Historical Marker #1634 marks the earliest brick residence in Grayson County, as well as one of the oldest brick structures in west-central Kentucky.
The Jack Thomas House was originally a one-story, two-room, brick building that was erected by Thomas around 1810. Thomas, from Elizabethtown, was appointed as Grayson County’s circuit and county court clerk. He served the county for forty-one years. This original building is now the south wing of the full house.
Thomas married Jane Hundly shortly before building the original structure. By 1840, Jack, Jane, and their eight children had outgrown the two-room house, so they added the large two story section of the home which faces East Main Street in Leitchfield, Kentucky. The couple’s son, Edwin, was appointed as the county clerk and served for nearly thirty years.

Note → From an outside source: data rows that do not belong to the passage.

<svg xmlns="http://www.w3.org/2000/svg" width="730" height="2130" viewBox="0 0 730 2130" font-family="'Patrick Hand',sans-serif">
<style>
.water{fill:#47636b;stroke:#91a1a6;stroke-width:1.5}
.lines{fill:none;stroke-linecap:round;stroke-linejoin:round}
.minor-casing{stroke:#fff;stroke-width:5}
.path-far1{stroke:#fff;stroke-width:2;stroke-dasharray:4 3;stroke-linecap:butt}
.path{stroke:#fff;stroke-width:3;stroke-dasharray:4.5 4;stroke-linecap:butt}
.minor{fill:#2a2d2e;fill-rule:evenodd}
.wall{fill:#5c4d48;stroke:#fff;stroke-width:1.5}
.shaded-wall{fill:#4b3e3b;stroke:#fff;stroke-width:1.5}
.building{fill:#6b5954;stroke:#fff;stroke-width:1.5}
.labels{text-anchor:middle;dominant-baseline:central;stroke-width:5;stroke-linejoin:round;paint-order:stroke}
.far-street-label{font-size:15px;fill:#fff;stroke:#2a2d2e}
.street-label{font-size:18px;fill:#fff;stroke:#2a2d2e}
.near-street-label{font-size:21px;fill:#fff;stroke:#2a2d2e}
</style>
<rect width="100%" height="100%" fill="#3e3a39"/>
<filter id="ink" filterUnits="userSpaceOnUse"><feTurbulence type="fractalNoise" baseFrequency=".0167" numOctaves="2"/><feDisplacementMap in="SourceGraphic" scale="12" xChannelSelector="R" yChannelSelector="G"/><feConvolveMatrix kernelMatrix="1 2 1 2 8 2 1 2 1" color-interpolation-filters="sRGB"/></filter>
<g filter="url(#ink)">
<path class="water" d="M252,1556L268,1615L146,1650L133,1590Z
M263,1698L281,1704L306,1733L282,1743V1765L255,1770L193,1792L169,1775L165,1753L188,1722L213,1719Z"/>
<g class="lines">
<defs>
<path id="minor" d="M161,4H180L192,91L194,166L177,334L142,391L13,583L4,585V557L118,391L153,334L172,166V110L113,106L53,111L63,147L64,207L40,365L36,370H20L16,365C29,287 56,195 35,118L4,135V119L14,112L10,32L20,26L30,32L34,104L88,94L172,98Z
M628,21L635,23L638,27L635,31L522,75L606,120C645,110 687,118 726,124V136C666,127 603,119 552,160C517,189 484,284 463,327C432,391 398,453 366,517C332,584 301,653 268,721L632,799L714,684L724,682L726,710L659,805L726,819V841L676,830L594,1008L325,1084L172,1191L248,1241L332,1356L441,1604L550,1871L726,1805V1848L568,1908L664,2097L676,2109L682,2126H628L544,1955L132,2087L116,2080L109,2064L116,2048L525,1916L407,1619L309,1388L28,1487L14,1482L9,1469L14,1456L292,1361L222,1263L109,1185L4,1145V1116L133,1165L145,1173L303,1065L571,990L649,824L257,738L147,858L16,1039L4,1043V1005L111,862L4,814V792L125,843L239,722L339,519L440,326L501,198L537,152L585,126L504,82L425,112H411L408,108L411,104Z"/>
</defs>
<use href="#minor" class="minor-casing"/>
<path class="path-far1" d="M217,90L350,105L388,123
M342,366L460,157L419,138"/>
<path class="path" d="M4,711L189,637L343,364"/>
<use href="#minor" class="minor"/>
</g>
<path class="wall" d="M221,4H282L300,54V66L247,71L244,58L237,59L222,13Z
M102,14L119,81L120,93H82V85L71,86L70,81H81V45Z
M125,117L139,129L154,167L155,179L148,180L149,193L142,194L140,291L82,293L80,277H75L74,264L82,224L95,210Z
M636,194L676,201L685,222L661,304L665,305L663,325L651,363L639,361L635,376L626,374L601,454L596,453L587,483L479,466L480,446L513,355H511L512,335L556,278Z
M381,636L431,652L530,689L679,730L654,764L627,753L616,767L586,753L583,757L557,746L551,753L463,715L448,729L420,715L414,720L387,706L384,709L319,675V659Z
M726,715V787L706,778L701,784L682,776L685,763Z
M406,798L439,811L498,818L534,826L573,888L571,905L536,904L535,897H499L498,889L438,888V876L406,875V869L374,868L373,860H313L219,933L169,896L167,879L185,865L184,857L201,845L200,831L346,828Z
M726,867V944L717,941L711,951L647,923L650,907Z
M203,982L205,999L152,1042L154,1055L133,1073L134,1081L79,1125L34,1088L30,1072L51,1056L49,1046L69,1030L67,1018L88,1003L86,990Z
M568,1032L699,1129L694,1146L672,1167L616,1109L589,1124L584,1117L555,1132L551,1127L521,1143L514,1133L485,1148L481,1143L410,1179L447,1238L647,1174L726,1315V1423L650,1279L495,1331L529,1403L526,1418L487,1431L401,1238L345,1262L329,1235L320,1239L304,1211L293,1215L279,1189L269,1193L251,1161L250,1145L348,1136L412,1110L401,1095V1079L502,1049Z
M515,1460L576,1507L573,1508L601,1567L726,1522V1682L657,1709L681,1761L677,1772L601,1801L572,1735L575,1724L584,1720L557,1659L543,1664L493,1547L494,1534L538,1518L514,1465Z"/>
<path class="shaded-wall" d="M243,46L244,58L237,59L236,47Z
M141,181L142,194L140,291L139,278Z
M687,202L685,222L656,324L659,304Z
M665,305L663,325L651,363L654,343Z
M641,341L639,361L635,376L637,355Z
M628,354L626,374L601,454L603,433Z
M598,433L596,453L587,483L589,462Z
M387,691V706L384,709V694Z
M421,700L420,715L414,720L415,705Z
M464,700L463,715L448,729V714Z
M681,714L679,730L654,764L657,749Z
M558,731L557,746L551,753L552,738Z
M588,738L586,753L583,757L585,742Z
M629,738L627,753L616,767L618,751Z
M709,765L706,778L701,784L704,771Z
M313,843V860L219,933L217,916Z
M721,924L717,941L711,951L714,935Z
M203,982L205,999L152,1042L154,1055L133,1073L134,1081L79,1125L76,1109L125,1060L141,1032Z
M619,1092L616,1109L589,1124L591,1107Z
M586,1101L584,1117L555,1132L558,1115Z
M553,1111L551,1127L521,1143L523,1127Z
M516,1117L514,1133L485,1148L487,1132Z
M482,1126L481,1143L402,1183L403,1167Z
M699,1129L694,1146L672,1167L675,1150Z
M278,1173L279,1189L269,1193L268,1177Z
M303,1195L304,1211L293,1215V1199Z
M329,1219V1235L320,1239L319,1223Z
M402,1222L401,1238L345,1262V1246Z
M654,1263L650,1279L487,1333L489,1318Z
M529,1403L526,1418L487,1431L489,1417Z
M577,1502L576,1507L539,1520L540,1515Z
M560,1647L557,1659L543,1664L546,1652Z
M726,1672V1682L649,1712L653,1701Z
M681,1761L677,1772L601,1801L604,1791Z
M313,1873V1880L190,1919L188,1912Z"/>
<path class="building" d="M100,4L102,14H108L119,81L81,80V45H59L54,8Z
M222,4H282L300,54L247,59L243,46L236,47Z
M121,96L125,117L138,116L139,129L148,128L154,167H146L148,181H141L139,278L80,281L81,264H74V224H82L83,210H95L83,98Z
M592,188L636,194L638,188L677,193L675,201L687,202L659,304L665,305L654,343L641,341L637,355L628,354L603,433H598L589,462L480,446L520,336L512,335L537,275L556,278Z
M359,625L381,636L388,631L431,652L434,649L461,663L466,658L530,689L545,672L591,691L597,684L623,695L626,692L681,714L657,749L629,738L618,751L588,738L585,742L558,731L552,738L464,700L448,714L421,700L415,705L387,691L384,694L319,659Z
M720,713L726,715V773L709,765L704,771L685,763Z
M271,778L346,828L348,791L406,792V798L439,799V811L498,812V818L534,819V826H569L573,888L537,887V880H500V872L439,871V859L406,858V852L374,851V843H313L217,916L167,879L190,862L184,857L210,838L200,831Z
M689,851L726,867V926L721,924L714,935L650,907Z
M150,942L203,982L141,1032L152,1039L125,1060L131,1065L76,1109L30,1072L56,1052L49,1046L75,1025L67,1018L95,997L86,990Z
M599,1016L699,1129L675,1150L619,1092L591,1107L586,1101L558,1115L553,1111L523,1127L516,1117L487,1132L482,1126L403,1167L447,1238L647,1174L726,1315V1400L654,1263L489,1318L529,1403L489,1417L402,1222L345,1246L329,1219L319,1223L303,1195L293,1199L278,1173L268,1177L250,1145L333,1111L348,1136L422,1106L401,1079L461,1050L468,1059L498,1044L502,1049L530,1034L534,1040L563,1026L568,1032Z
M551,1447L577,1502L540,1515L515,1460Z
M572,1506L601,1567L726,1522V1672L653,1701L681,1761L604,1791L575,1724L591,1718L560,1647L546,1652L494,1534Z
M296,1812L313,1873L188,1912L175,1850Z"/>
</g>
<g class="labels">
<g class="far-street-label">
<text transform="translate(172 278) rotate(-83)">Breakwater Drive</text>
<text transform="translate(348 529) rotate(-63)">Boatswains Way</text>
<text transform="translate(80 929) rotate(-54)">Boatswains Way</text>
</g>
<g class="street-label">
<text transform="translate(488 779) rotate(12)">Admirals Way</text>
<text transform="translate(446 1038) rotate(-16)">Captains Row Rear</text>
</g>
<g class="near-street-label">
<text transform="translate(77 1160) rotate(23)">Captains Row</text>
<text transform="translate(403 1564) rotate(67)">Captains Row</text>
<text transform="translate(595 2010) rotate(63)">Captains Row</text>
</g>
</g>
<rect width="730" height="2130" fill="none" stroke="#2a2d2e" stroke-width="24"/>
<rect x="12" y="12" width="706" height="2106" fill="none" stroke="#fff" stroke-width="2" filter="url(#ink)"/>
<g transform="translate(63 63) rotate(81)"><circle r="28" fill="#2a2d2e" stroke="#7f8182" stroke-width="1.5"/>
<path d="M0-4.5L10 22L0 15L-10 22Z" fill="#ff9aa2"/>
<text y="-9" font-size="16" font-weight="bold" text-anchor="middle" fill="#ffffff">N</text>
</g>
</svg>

After Jack Thomas died, Jane continued to live in the house until her death in 1871. After the Thomas family passed away, the house belonged to many different owners, including William Evans who ran a general store in Leitchfield, and George H. Gardner, the founder and president of the Leitchfield Deposit Bank. Gardener bought the house in 1884. The house was even made into apartments at some point in the twentieth century. The Leitchfield Deposit Bank was the final owner before the Grayson County Historical Society acquired it in 1978. Scheduled to be torn down and the land turned into a parking lot, the Historical Society, with the help of the Leitchfield’s Woman’s Club and other donors, was able to raise money to buy and save the building. It is currently the museum and library of the Grayson County Historical Society.